Daniel Kahneman, el premio Nobel que investiga sobre economía de la conducta, analizó en los 60 la percepción del dolor que tenían los pacientes que se sometían a las primeras colonoscopias (que se realizaban sin sedación ni anestesia). Aquellos que habían tenido molestias muy dolorosas al comenzar el proceso -que demoraba una media hora- y luego se acostumbraban eran los que decían que no habían sufrido casi nada.

Pero si todo el proceso había sido muy bien tolerado, salvo los últimos dos o tres minutos, los pacientes decían que habían sufrido horrores “todo el tiempo”. Así comprobó que en todo tipo de procesos -no solo en colonscopias o procedimientos médicos- son los momentos finales los que marcan el tipo de recuerdo que conservaremos de las experiencias.

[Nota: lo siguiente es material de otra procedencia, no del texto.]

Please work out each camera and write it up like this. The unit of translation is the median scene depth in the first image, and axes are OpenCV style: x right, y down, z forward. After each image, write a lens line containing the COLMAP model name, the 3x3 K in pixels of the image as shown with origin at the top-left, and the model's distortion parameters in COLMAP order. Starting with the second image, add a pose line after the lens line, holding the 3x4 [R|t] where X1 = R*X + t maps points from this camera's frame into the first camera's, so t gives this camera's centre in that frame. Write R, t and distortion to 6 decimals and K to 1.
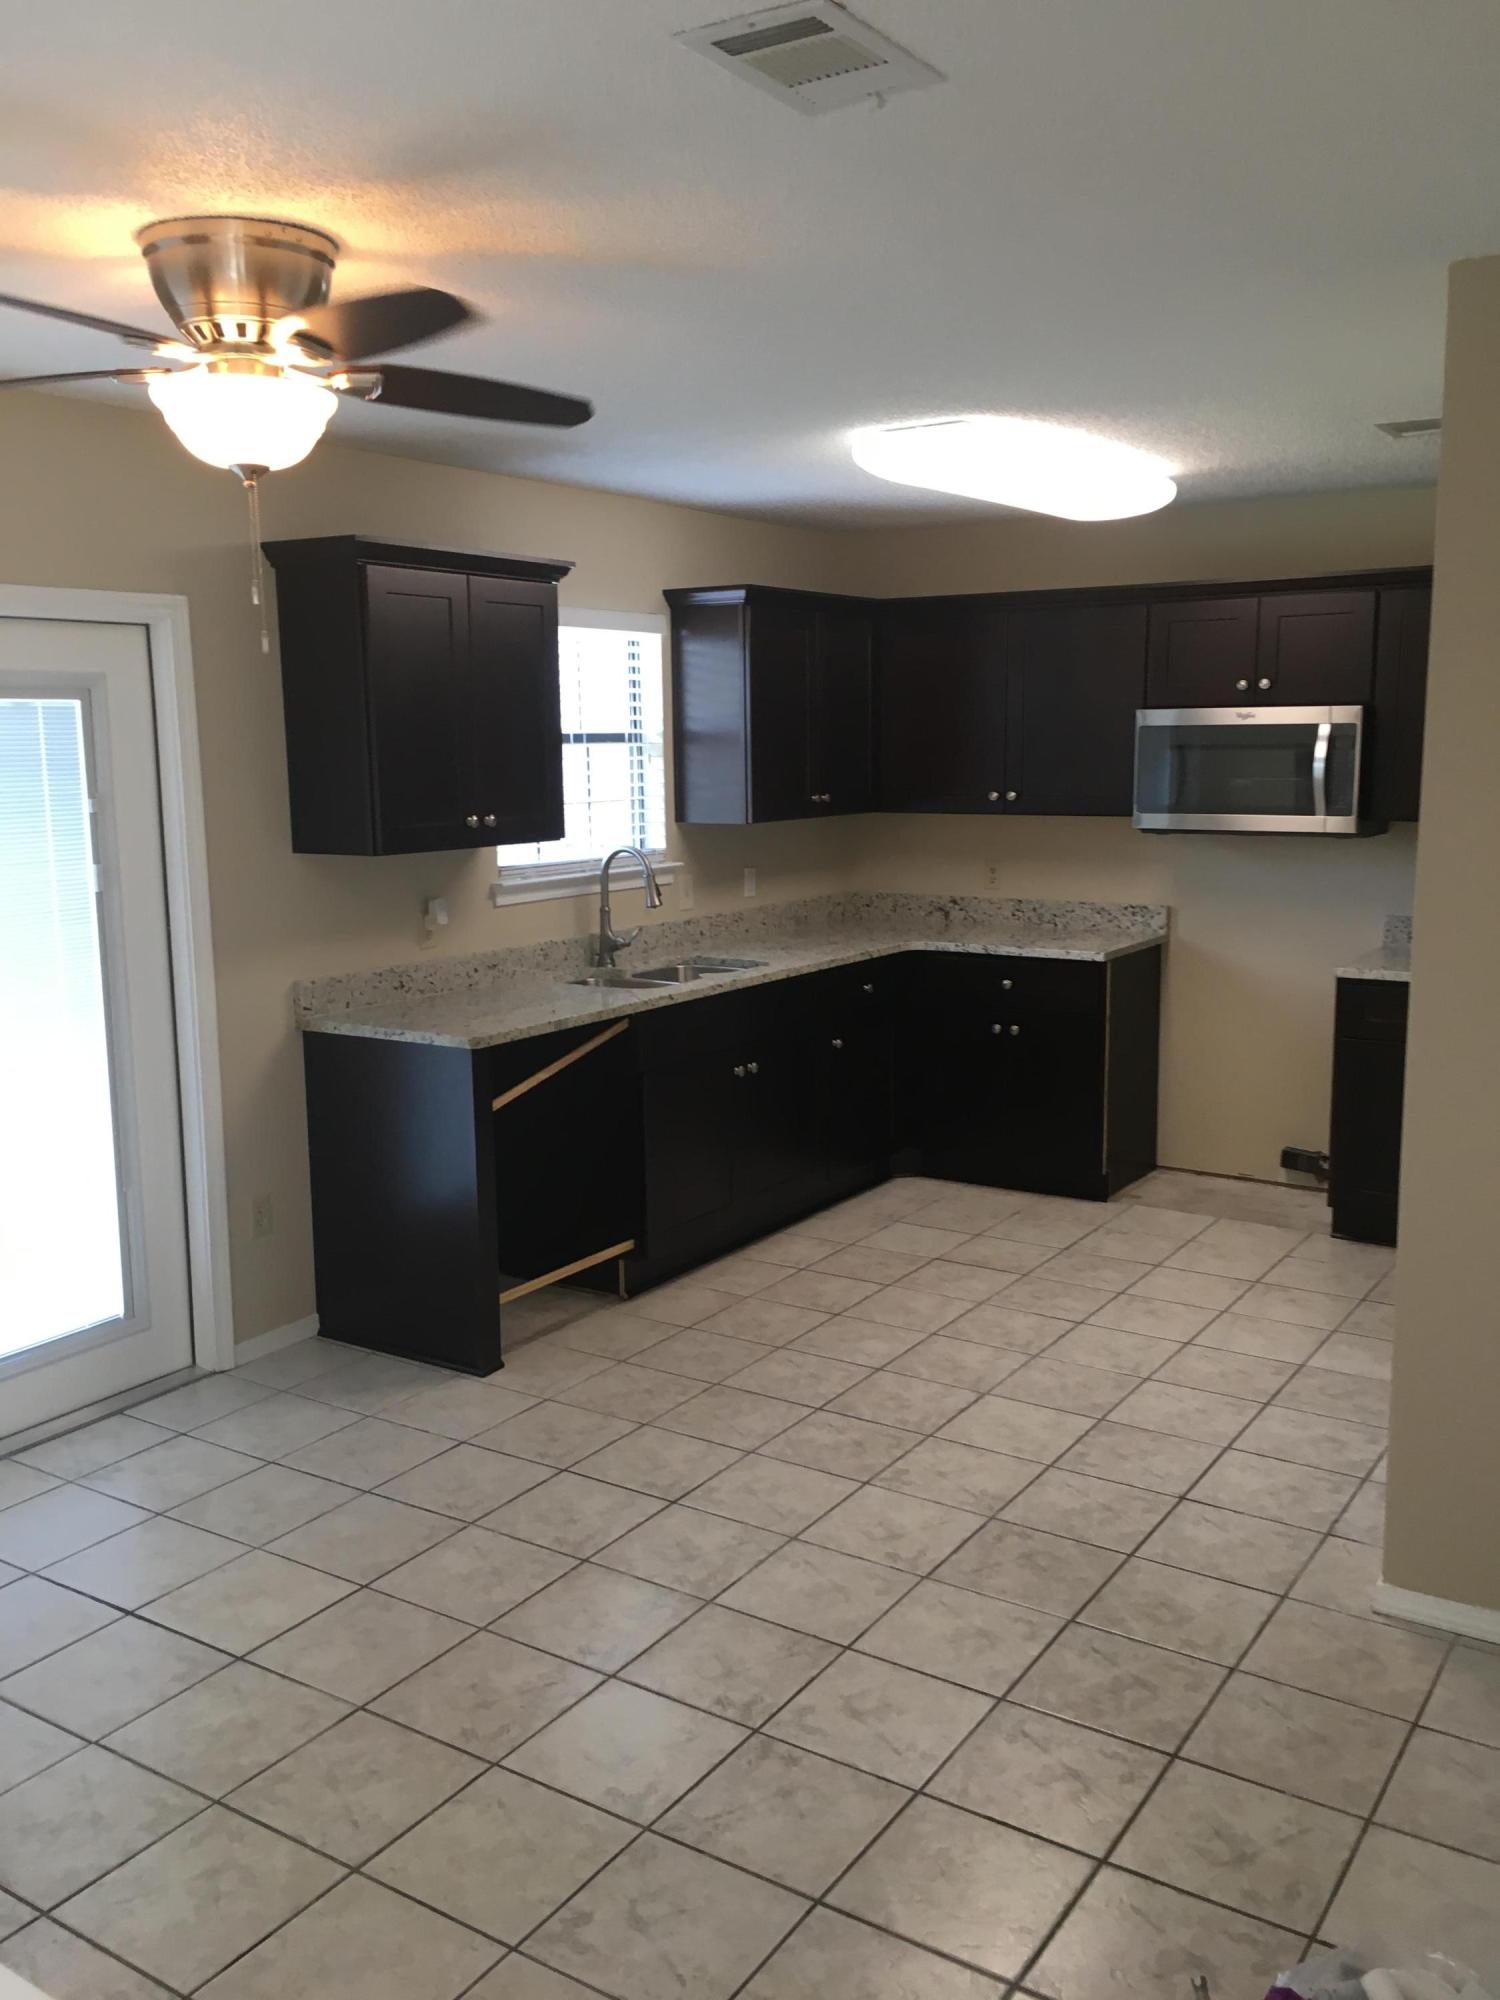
lens RADIAL K [[1708.0, 0, 755.6], [0, 1708.0, 998.9], [0, 0, 1]] dist [0.091394, -0.128369]
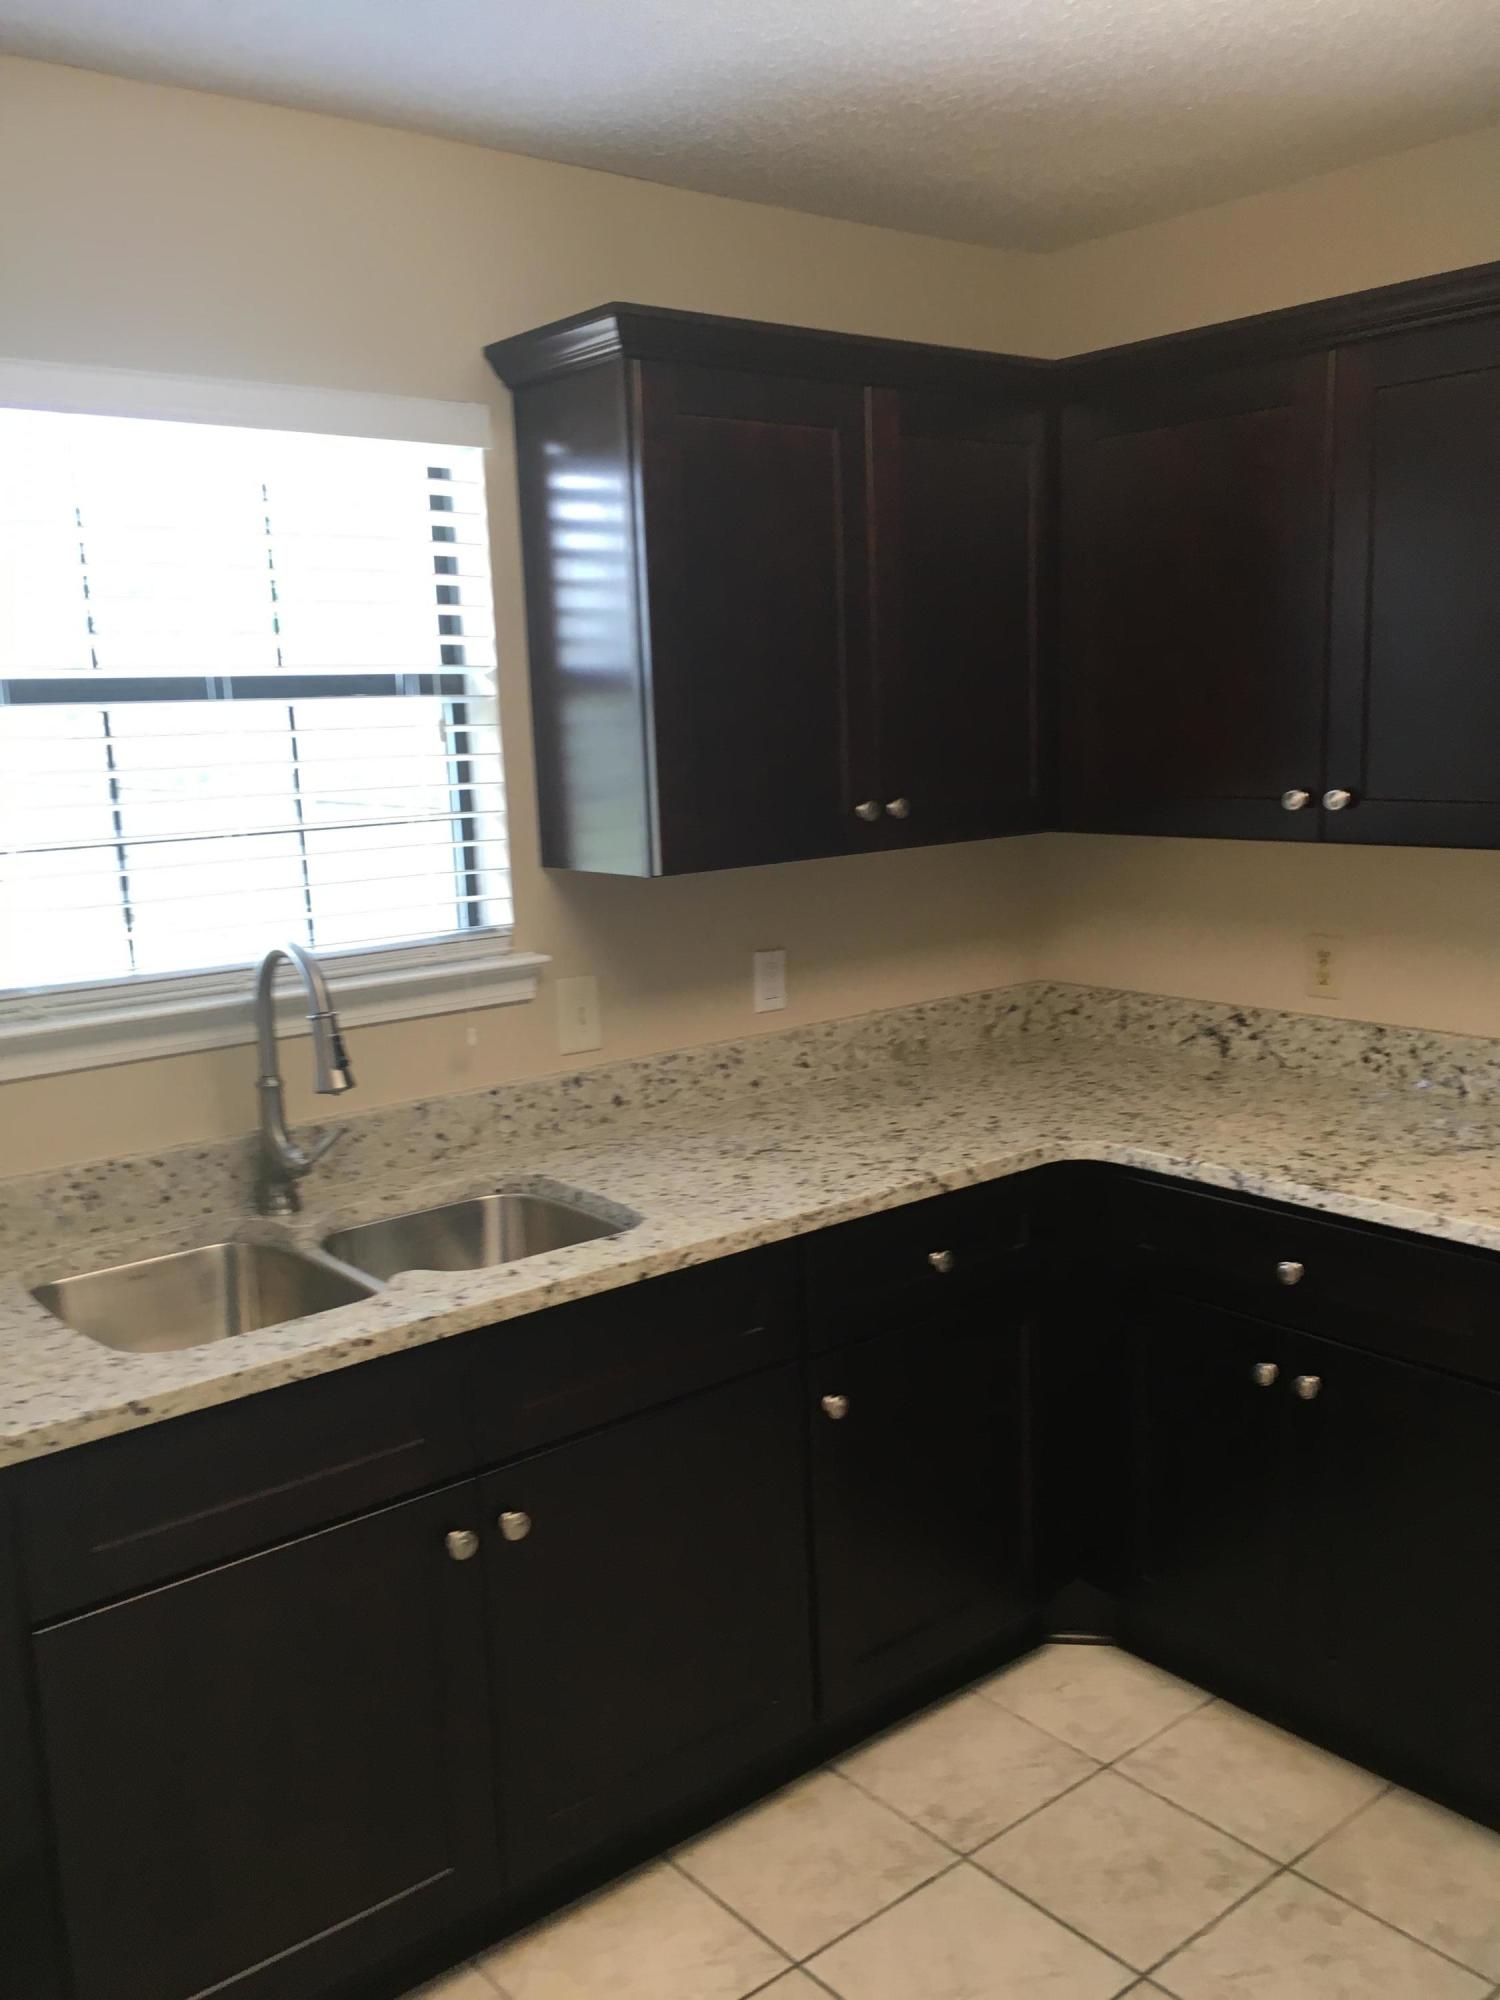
lens RADIAL K [[1708.0, 0, 755.6], [0, 1708.0, 998.9], [0, 0, 1]] dist [0.091394, -0.128369]
pose [[0.952995, 0.028395, -0.301653, 0.171873], [-0.020957, 0.999392, 0.027866, -0.094713], [0.302261, -0.020235, 0.953011, 0.667492]]
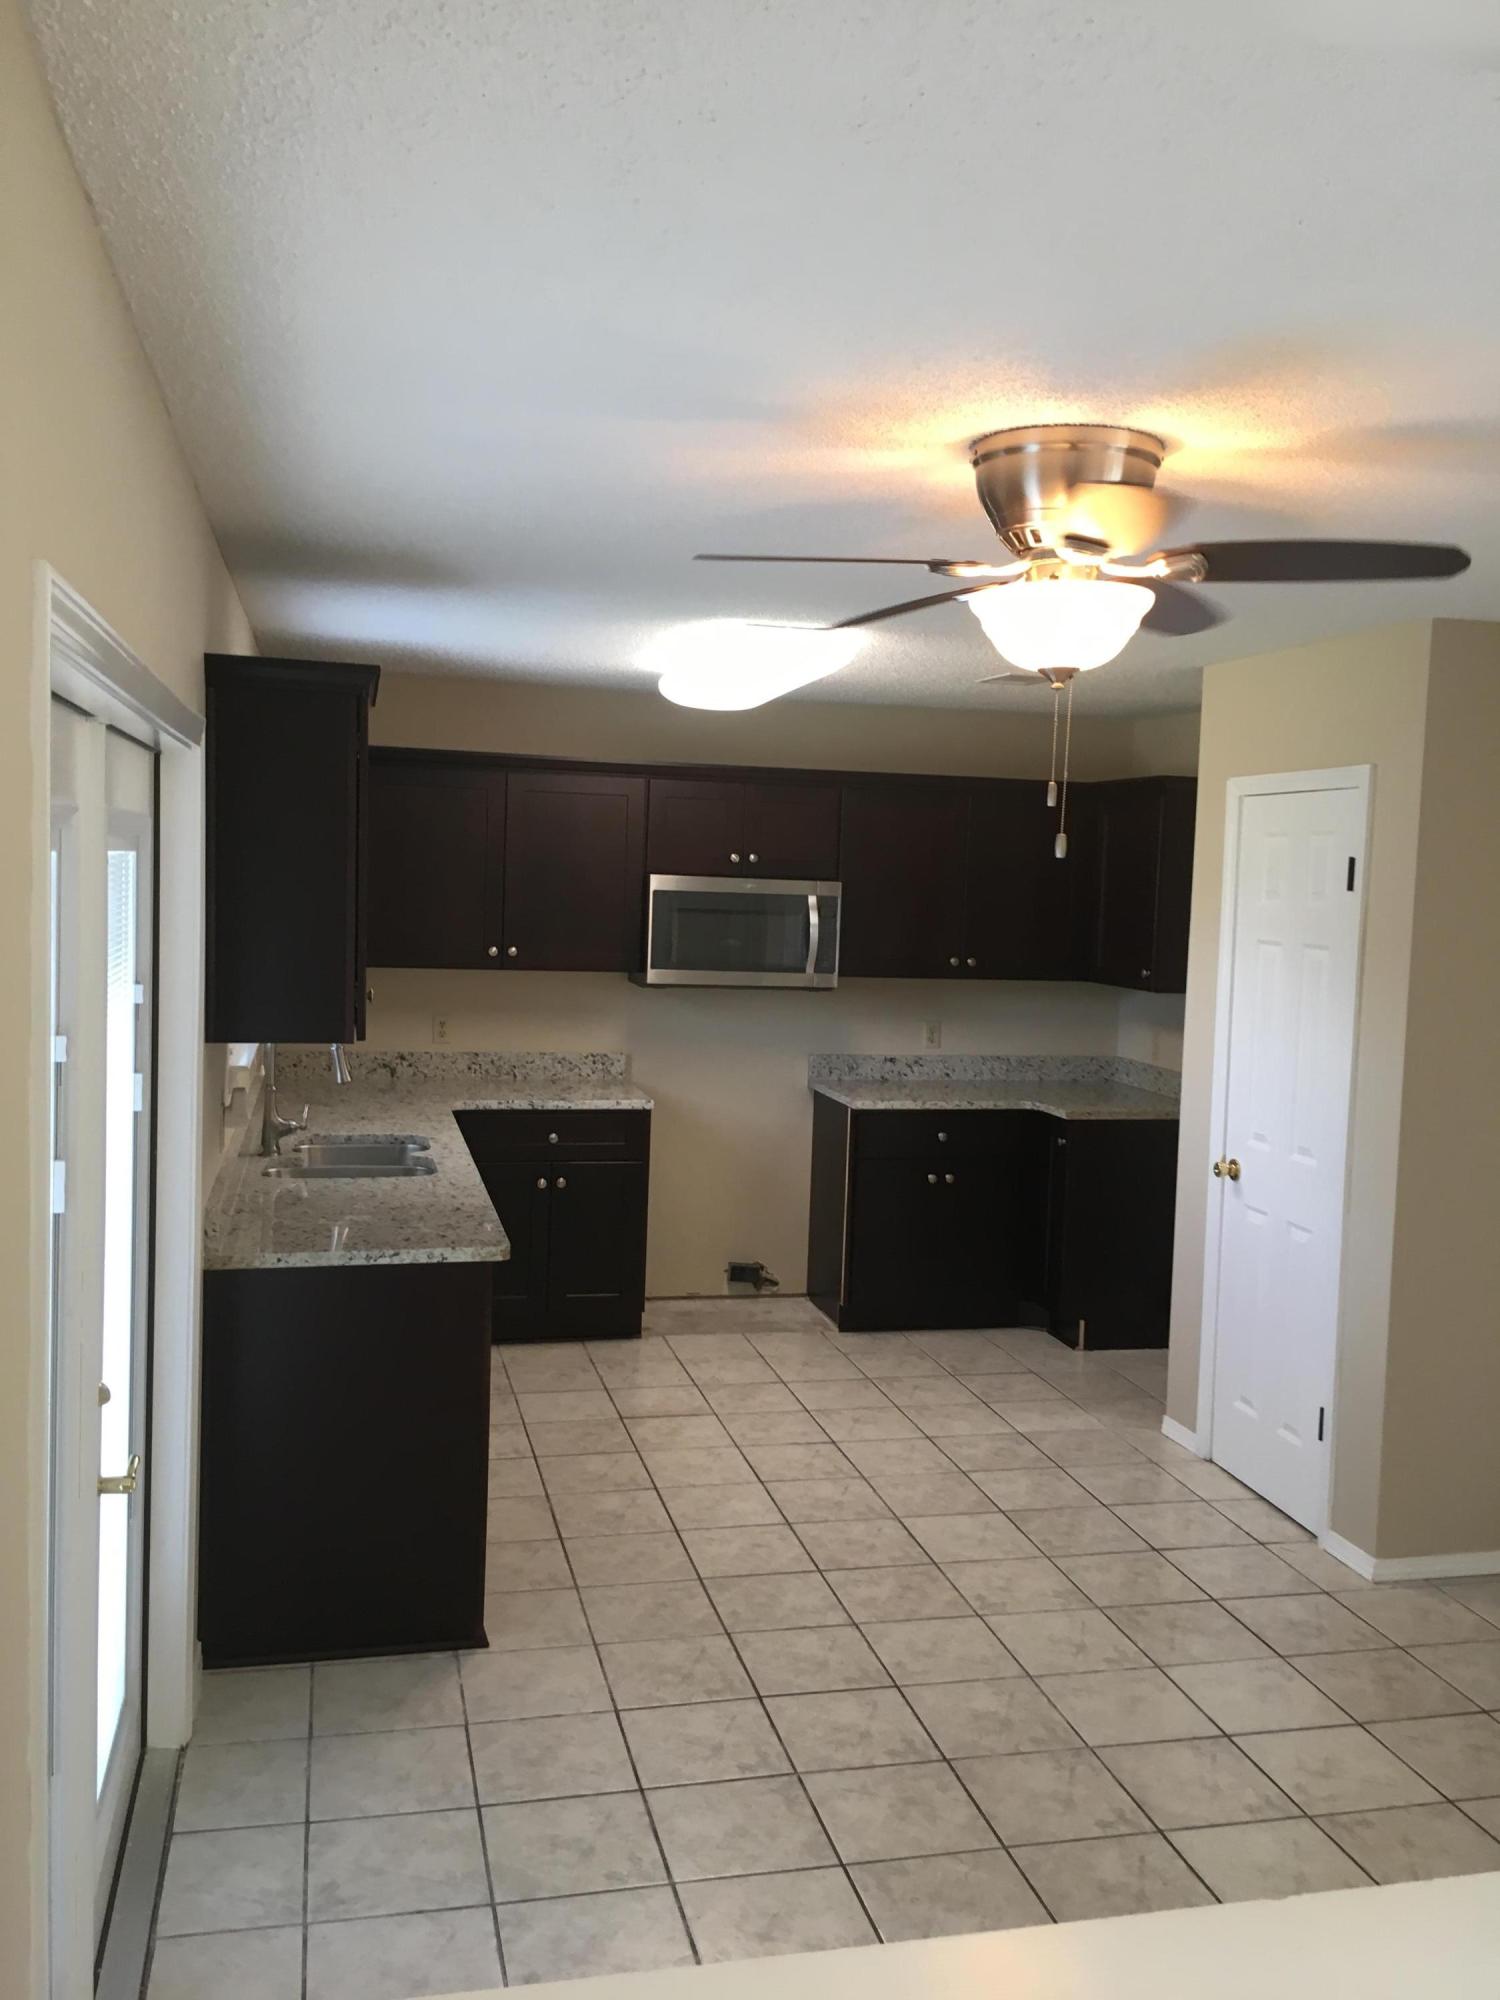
lens RADIAL K [[1703.9, 0, 757.6], [0, 1703.9, 997.3], [0, 0, 1]] dist [0.078944, -0.114395]
pose [[0.682473, -0.020072, 0.730636, -0.589202], [0.070959, 0.996720, -0.038900, -0.050704], [-0.727459, 0.078393, 0.681659, 0.251739]]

Si vivimos bien 15 días de vacaciones y tuvimos un problema importante el último día, las recordaremos como malas. Si es al revés (tenemos un suceso grave al comienzo y luego 15 días agradables), las recordaremos como buenas.

Si la mayoría de la humanidad fuera realista y pensara racionalmente, en marzo de 2020 debería haber estimado que la pandemia iba a durar hasta mediados o fines de 2021 y adecuarse a eso. Gran parte de la desazón con la pandemia y del agotamiento psicológico se deben a que mucha gente no fue capaz de prepararse mentalmente para 18 meses de pandemia.

El promedio para desarrollar una vacuna nueva es de más de 15 años. En esta oportunidad ya hay aprobadas 6 vacunas contra el coronavirus. En vez de ver que ha sucedido algo grandiosamente positivo nos dejamos arrastrar por la locura de los noticias sobre que se produjeron un poco menos de vacunas que las previstas o que se retrasará un par de semanas el plan de vacunación.

Si fuéramos capaces de serenarnos y actuar racionalmente, gran parte de la angustia que corroe las mejores horas de cada día que vivimos no nos haría mella. Es más, quizá hasta podríamos ser felices y disfrutar de todo lo bueno que tenemos.